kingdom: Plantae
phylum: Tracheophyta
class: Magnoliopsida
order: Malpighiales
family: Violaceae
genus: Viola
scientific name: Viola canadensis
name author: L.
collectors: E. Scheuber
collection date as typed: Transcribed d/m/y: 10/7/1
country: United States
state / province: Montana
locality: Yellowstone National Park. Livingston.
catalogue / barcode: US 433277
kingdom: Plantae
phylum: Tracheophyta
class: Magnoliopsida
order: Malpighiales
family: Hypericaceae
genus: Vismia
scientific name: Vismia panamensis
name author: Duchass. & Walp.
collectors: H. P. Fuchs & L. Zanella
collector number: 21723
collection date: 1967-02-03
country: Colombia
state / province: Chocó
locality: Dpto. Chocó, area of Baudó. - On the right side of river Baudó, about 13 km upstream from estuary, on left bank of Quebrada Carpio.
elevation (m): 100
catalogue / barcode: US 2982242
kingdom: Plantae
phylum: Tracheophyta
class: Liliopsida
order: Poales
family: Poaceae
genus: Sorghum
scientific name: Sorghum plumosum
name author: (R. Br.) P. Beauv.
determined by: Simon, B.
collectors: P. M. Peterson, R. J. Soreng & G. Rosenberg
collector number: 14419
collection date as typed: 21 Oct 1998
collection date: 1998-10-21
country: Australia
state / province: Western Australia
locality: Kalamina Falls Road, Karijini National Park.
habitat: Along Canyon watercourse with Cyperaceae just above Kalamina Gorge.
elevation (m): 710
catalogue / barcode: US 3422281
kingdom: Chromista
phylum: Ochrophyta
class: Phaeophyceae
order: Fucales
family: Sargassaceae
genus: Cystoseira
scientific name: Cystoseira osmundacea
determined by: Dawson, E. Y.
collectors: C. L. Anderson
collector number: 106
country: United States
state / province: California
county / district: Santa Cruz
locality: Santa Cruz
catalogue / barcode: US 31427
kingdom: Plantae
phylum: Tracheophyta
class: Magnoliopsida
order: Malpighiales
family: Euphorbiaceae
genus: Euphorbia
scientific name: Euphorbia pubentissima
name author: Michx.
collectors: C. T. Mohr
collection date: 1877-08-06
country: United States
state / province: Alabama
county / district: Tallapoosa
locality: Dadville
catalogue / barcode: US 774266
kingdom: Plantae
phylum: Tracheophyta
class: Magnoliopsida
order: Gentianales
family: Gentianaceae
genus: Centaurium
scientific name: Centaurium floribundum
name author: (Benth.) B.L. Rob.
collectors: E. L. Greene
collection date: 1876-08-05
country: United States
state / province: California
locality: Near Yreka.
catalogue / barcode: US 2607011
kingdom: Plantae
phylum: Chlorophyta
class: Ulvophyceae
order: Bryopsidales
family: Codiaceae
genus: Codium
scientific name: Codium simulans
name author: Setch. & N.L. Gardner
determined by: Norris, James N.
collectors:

• **TASK INSTRUCTIONS**
Rewrite every line of all the records above as one numbered list, leaving out any blank lines.

• **TASK SOLUTION**
1. kingdom: Plantae
2. phylum: Tracheophyta
3. class: Magnoliopsida
4. order: Malpighiales
5. family: Violaceae
6. genus: Viola
7. scientific name: Viola canadensis
8. name author: L.
9. collectors: E. Scheuber
10. collection date as typed: Transcribed d/m/y: 10/7/1
11. country: United States
12. state / province: Montana
13. locality: Yellowstone National Park. Livingston.
14. catalogue / barcode: US 433277
15. kingdom: Plantae
16. phylum: Tracheophyta
17. class: Magnoliopsida
18. order: Malpighiales
19. family: Hypericaceae
20. genus: Vismia
21. scientific name: Vismia panamensis
22. name author: Duchass. & Walp.
23. collectors: H. P. Fuchs & L. Zanella
24. collector number: 21723
25. collection date: 1967-02-03
26. country: Colombia
27. state / province: Chocó
28. locality: Dpto. Chocó, area of Baudó. - On the right side of river Baudó, about 13 km upstream from estuary, on left bank of Quebrada Carpio.
29. elevation (m): 100
30. catalogue / barcode: US 2982242
31. kingdom: Plantae
32. phylum: Tracheophyta
33. class: Liliopsida
34. order: Poales
35. family: Poaceae
36. genus: Sorghum
37. scientific name: Sorghum plumosum
38. name author: (R. Br.) P. Beauv.
39. determined by: Simon, B.
40. collectors: P. M. Peterson, R. J. Soreng & G. Rosenberg
41. collector number: 14419
42. collection date as typed: 21 Oct 1998
43. collection date: 1998-10-21
44. country: Australia
45. state / province: Western Australia
46. locality: Kalamina Falls Road, Karijini National Park.
47. habitat: Along Canyon watercourse with Cyperaceae just above Kalamina Gorge.
48. elevation (m): 710
49. catalogue / barcode: US 3422281
50. kingdom: Chromista
51. phylum: Ochrophyta
52. class: Phaeophyceae
53. order: Fucales
54. family: Sargassaceae
55. genus: Cystoseira
56. scientific name: Cystoseira osmundacea
57. determined by: Dawson, E. Y.
58. collectors: C. L. Anderson
59. collector number: 106
60. country: United States
61. state / province: California
62. county / district: Santa Cruz
63. locality: Santa Cruz
64. catalogue / barcode: US 31427
65. kingdom: Plantae
66. phylum: Tracheophyta
67. class: Magnoliopsida
68. order: Malpighiales
69. family: Euphorbiaceae
70. genus: Euphorbia
71. scientific name: Euphorbia pubentissima
72. name author: Michx.
73. collectors: C. T. Mohr
74. collection date: 1877-08-06
75. country: United States
76. state / province: Alabama
77. county / district: Tallapoosa
78. locality: Dadville
79. catalogue / barcode: US 774266
80. kingdom: Plantae
81. phylum: Tracheophyta
82. class: Magnoliopsida
83. order: Gentianales
84. family: Gentianaceae
85. genus: Centaurium
86. scientific name: Centaurium floribundum
87. name author: (Benth.) B.L. Rob.
88. collectors: E. L. Greene
89. collection date: 1876-08-05
90. country: United States
91. state / province: California
92. locality: Near Yreka.
93. catalogue / barcode: US 2607011
94. kingdom: Plantae
95. phylum: Chlorophyta
96. class: Ulvophyceae
97. order: Bryopsidales
98. family: Codiaceae
99. genus: Codium
100. scientific name: Codium simulans
101. name author: Setch. & N.L. Gardner
102. determined by: Norris, James N.
103. collectors:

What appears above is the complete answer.